The most useful emergency NSM data is session-based. Argus can be quickly deployed
on a FreeBSD-based system and placed on a live network without concern for signatures,
manning, or other operational NSM issues. Argus data is very compact, and its contentneutral
approach can be used to validate an intruder’s presence if his or her IP address or
back door TCP or UDP port is known. Beyond this point lies full-blown incident
response, which I leave for other books beyond the scope of this one.
BACK TO ASSESSMENT
We end our journey through the security process by returning to assessment. We’re back
at this stage to discuss a final NSM best practice that is frequently overlooked: analyst
feedback. Front-line analysts have the best seat in the house when it comes to understanding
the effectiveness of an NSM operation. Their opinions matter!

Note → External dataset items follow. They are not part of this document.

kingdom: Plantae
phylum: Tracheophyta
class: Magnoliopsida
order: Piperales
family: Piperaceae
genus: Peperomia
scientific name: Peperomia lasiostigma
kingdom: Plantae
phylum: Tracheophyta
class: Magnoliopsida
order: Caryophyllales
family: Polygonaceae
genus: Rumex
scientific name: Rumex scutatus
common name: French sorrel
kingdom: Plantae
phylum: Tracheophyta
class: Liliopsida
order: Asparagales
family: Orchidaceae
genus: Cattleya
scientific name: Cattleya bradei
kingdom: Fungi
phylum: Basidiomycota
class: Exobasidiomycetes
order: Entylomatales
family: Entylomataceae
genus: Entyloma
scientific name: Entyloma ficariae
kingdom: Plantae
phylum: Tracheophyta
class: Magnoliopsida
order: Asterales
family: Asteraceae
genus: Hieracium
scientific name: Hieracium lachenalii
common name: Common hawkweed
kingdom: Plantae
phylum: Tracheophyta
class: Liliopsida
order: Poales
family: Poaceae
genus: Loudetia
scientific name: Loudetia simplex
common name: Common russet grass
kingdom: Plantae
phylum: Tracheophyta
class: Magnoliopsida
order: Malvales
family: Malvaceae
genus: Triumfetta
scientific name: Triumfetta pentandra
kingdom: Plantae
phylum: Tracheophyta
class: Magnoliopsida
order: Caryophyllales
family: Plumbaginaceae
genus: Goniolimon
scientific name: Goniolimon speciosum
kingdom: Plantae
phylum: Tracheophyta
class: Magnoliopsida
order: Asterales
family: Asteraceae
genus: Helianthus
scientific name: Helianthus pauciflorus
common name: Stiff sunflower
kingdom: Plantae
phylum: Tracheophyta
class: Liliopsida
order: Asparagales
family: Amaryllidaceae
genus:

Too often analyst opinions take a back seat to developer requirements. I’ve seen many
NSM operations struggle to overcome developer-led initiatives. While developers are frequently
the most technically savvy members of any NSM operation, they are not in the
best position to judge the needs of the analysts they support. Analysts should have a way
to communicate their opinions on the effectiveness of their tool sets to developers.
The most important channel for communication involves IDS signature refinement.
Many shops task engineers with developing and deploying signatures. Analysts are left to
deal with the consequences by validating events. The signature might be terrible, alerting
on a wide variety of benign traffic. Managers should ensure that analysts have an easy way
to let engineers know if their signatures operate properly. A simple way to accomplish this
goal is to offer a special “incident” category for signature feedback. By validating events
with this unique value, engineers can quickly determine analysts’ satisfaction with rules.
Engineers should remember that rules that cause too many useless alerts actually harm
detection efforts. Analysts would be better served by more accurate alerts that represent
truly significant events.
Bejtlich, R. (2004). The Tao of Network Security Monitoring: Beyond Intrusion Detection. Addison-Wesley Professional; 1 edition.